5. Matmos, Metallic Life Review (Thrill Jockey) Like Patricia Brennan, Drew Daniel, and M.C. Schmidt, the duo who comprise Matmos, are relentlessly curious. This album is a fascinating and engaging answer to a question. That is, what would a Matmos album made up of the sounds of metal objects (and only metal objects) sound like? Field recordings of the sound of metal objects are part of the album’s construction, building in life experience for its makers and dimension for the listener. Side two was recorded live in the studio. If made only with metal, the finished album is startlingly human.

4. Trio of Bloom (Craig Taborn, Nels Cline & Marcus Gilmore), S/T (Pyroclastic) and Nels Cline Consentrik Quartet (Ingrid Laubrock, Chris Lightcap, Tom Rainey), S/T (Blue Note) Trio of Bloom is a leaderless session inspired by the classic Bill Frisell, Melvin Gibbs, Ronald Shannon Jackson album Power Tools. Produced by David Breskin, a whole lot of prep went into the album’s recording. Along with choosing a composition to cover each, everyone brought their own songs to a recording that’s built upon sincere collaboration and the true spirit of curiosity.

Cline is clearly the leader of the Consentrik Quartet, but everybody in the group was easily chosen for their improvisational and interactive abilities. Really, the leadership designation comes down to the pieces all being composed by Cline.
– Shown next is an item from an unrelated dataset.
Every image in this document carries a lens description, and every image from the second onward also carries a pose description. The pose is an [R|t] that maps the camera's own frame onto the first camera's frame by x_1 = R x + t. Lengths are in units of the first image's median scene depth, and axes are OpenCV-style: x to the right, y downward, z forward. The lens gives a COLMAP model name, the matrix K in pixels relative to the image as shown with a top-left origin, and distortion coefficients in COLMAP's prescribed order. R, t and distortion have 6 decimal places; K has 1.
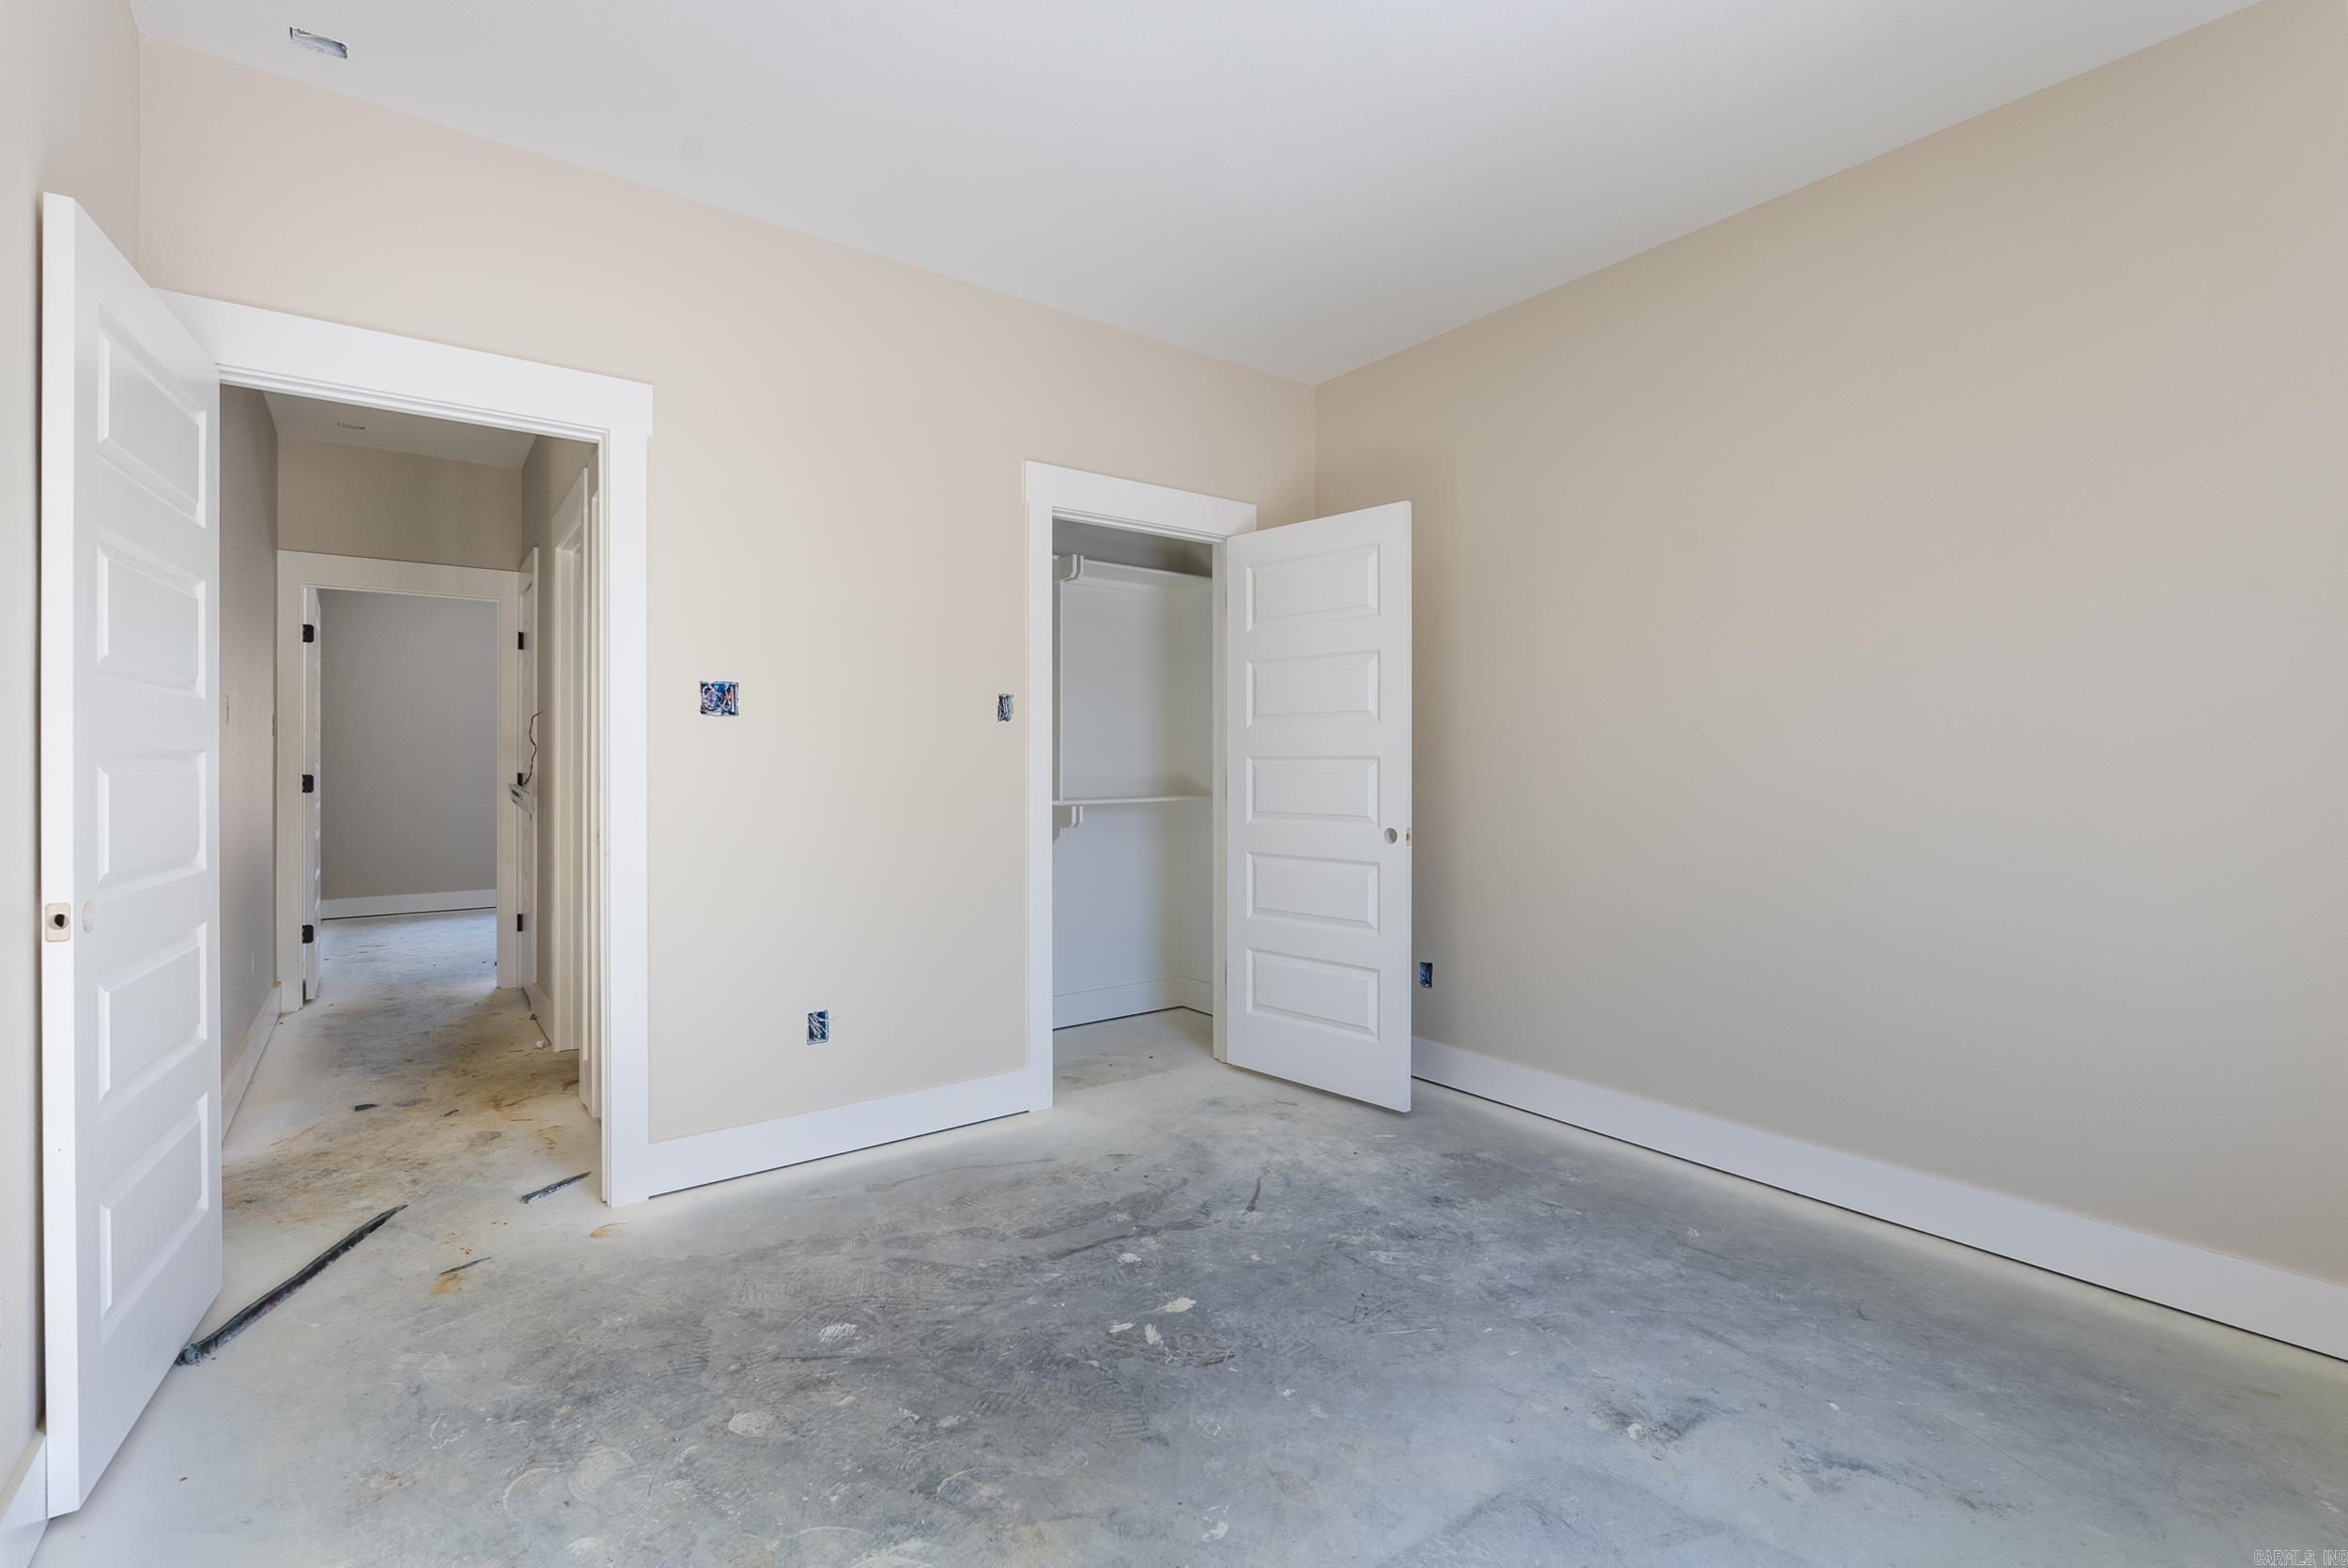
lens RADIAL K [[1032.8, 0, 1154.5], [0, 1032.8, 771.0], [0, 0, 1]] dist [-0.004545, 0.000029]
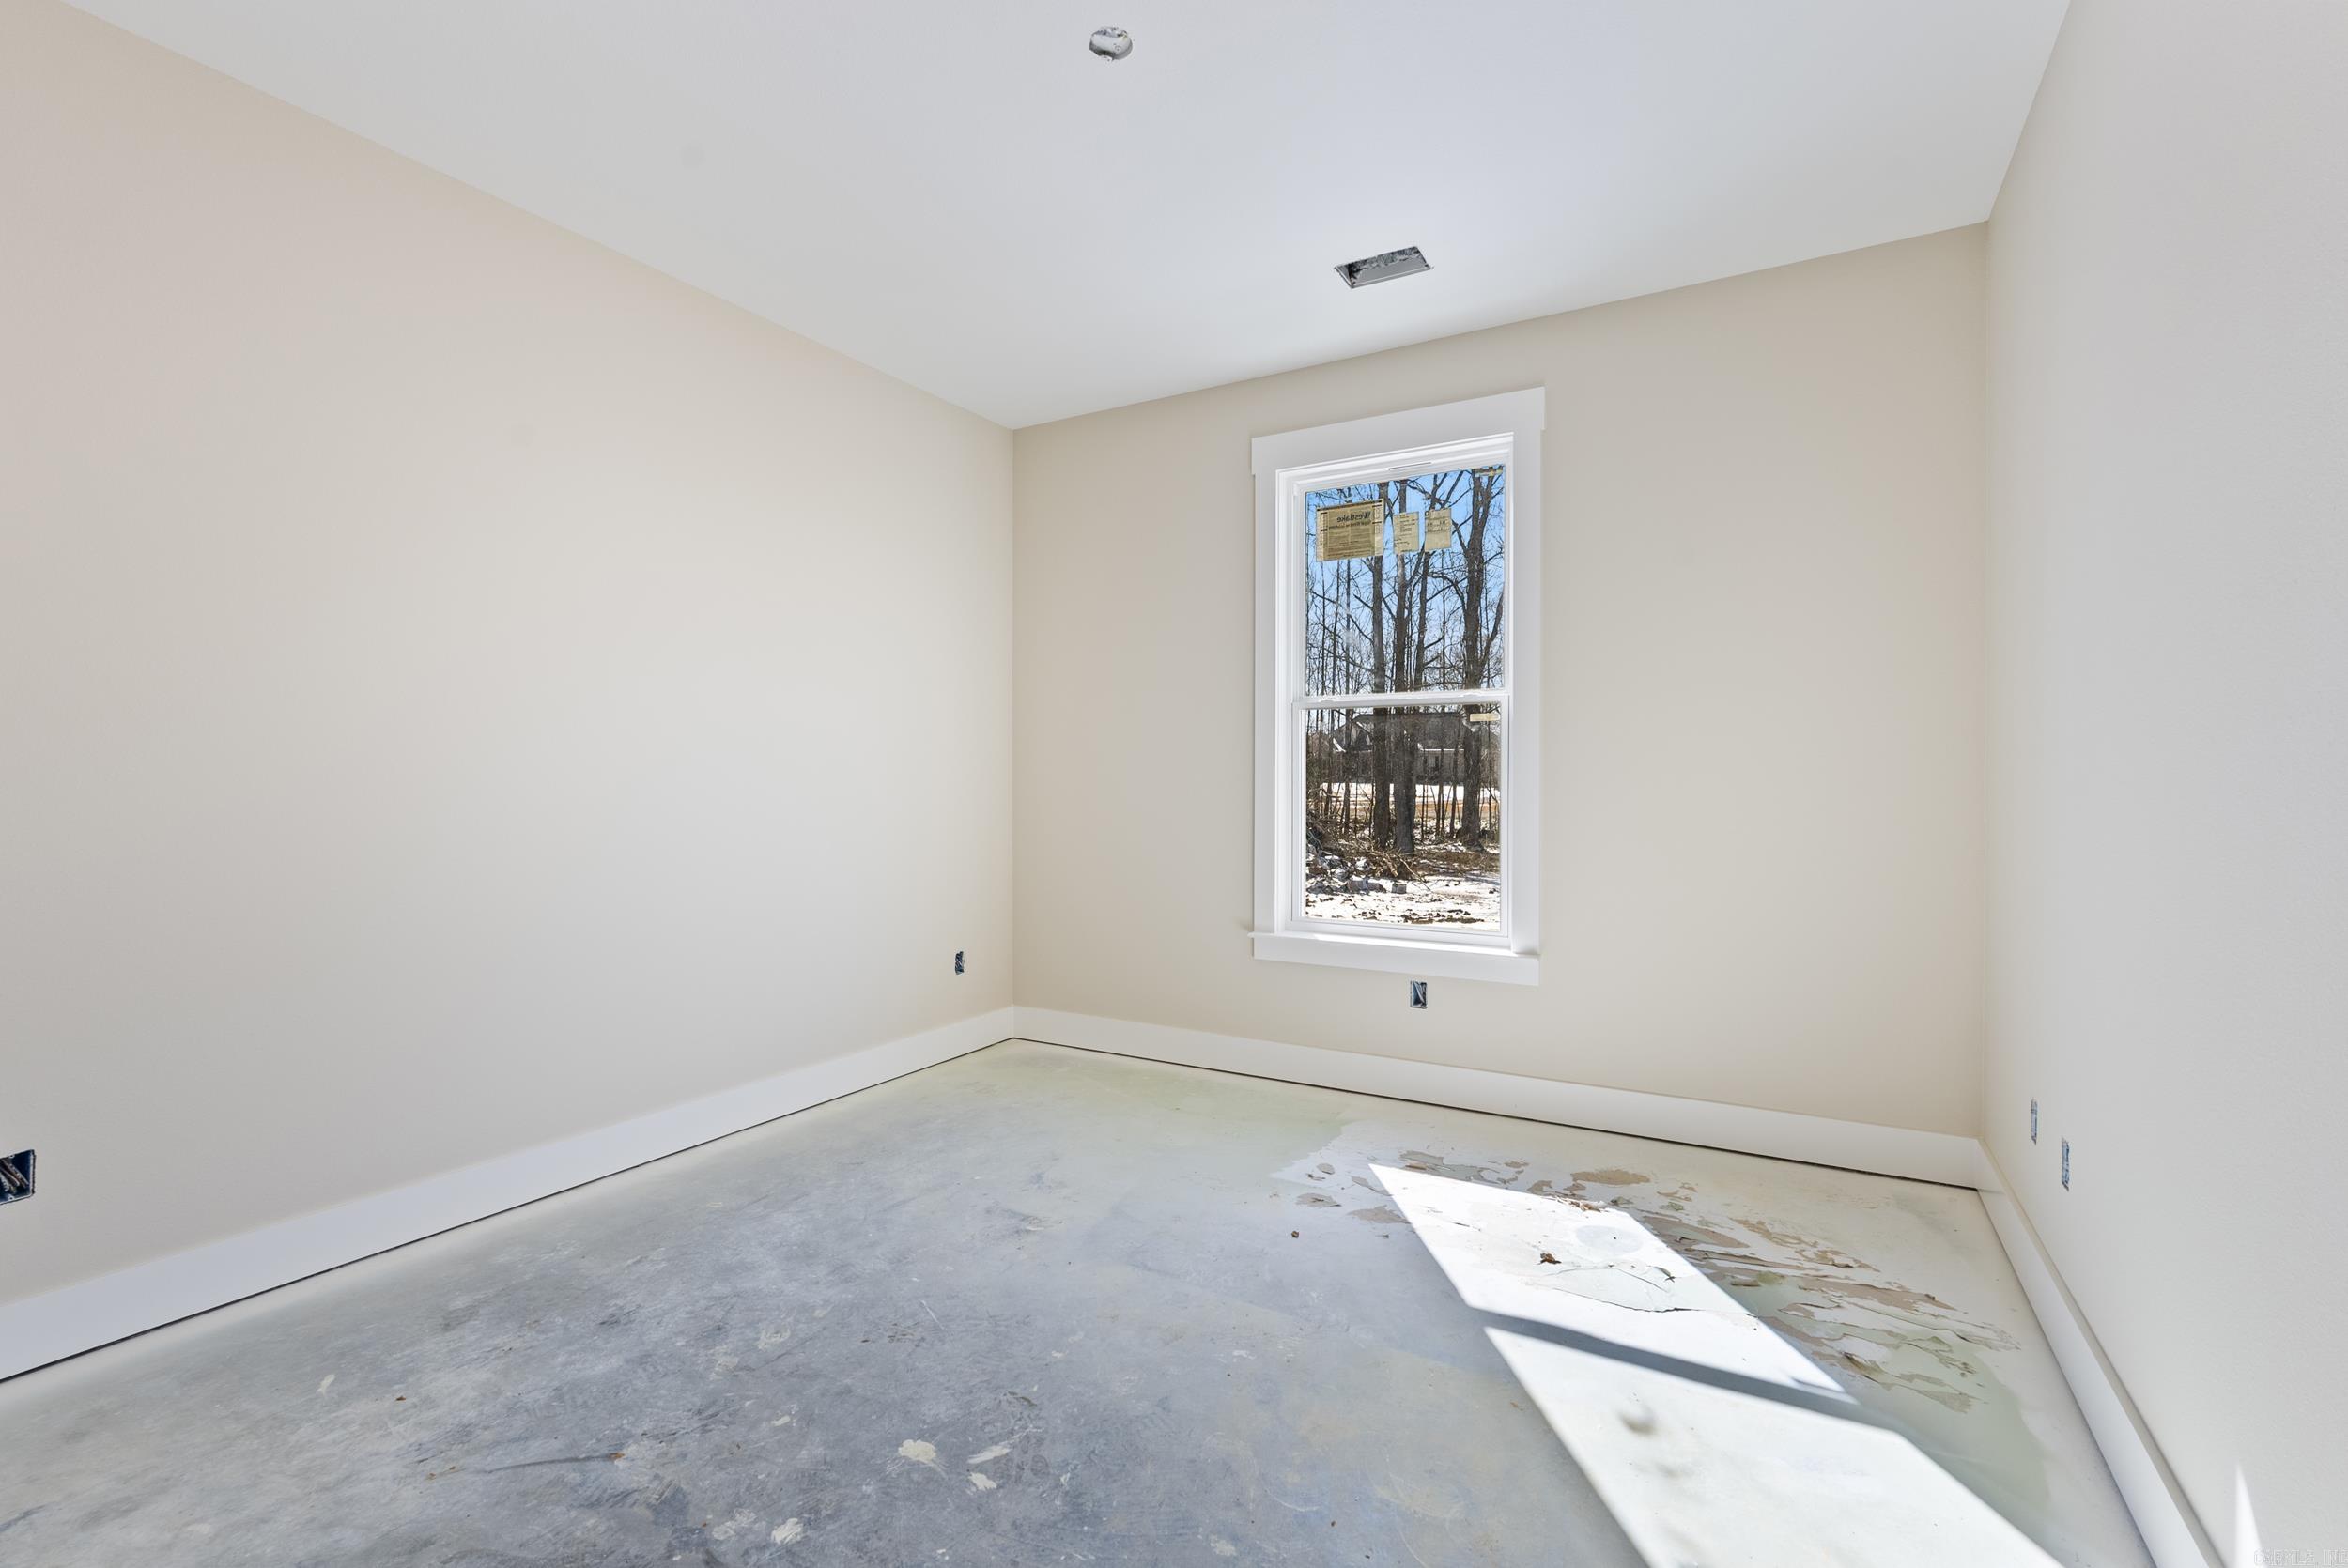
lens RADIAL K [[1032.8, 0, 1174.9], [0, 1032.8, 780.3], [0, 0, 1]] dist [-0.004545, 0.000029]
pose [[-0.398301, -0.000583, 0.917254, -0.745836], [0.005799, 0.999978, 0.003153, -0.011959], [-0.917236, 0.006575, -0.398289, 1.054006]]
While the selections have a built-in level of accessibility, there are moments of surprise in every piece, and Cline’s soloing gets deliciously wild at times.

3. Ivo Perelman & Matthew Shipp String Trio, Armageddon Flower (Tao Forms) Saxophonist Perelman and pianist Shipp have a long history of collaboration, so this album’s foundation is experience. Shipp’s trio features Mat Maneri on viola and William Parker on bass, so there are nothing but titanium-strong links in this scenario. As Perelman and Shipp know each other well, it’s worth noting that there is no other iteration of the Shipp String Trio. The foundation is firm for some of the finest spontaneous compositions to hit the bins in a long time.

2. James Brandon Lewis, Apple Cores (ANTI) + James Brandon Lewis Quartet, Abstraction is Deliverance (Intakt) With his versatility and passion, saxophonist Lewis continues to astound. Apple Cores is a trio of Lewis, Chad Taylor on drums and mbira, and Josh Warner on bass and guitar. Guilherme Monteiro and Stephane San Juan add guitar and percussion, respectively, to four tracks. A tidy set made up of succinct pieces where Lewis flies high atop grooves that can travel into street-festival funk territory, there is also an atmospheric stretch and a sweet version of Ornette’s “Broken Shadows.”

Abstraction is Deliverance features Lewis on tenor, Aruán Ortiz on piano, Brad Jones on bass, and Taylor behind the kit. Launching from the Classic Coltrane Quartet zone in the opening compositional tribute to David S. Ware, Lewis gives us some of his warmest playing on a set of originals save for a version of “Left Alone” by Mal Waldron.

1. Mary Halvorson, About Ghosts (Nonesuch) + Sylvie Courvoisier and Mary Halvorson, Bone Bells (Pyroclastic) Produced by John Dieterich of Deerhoof, About Ghosts features guitarist-composer Halvorson’s Amaryllis sextet with Patricia Brennan on vibes, Jacob Garchik on trombone, Adam O’Farrill on trumpet, Nick Dunston on bass, and Halverson’s Thumbscrew bandmate Thomas Fujiwara on drums, with saxophonists Immanuel Wilkins (alto) and Brian Settles (tenor) augmenting the group on four tracks. Halvorson’s guitar is certainly present, but About Ghosts is really about her growing brilliance as a composer. She orchestrates a sublime collective statement.

Bone Bells brings Halvorson’s distinctive approach to the guitar right up close in a series of striking duo excursions with the pianist Courvoisier. It’s their third release as a duo after 2017’s Crop Circles. In 2021, Searching for the Disappeared Hour followed. Halvorson brings the odd-number compositions, while Courvoisier is responsible for the evens, as her playing ranges from contemplative to fleet to thunderous. Throughout the eight pieces, Courvoisier and Halvorson complement each other perfectly as an already rich collaboration rises to new heights.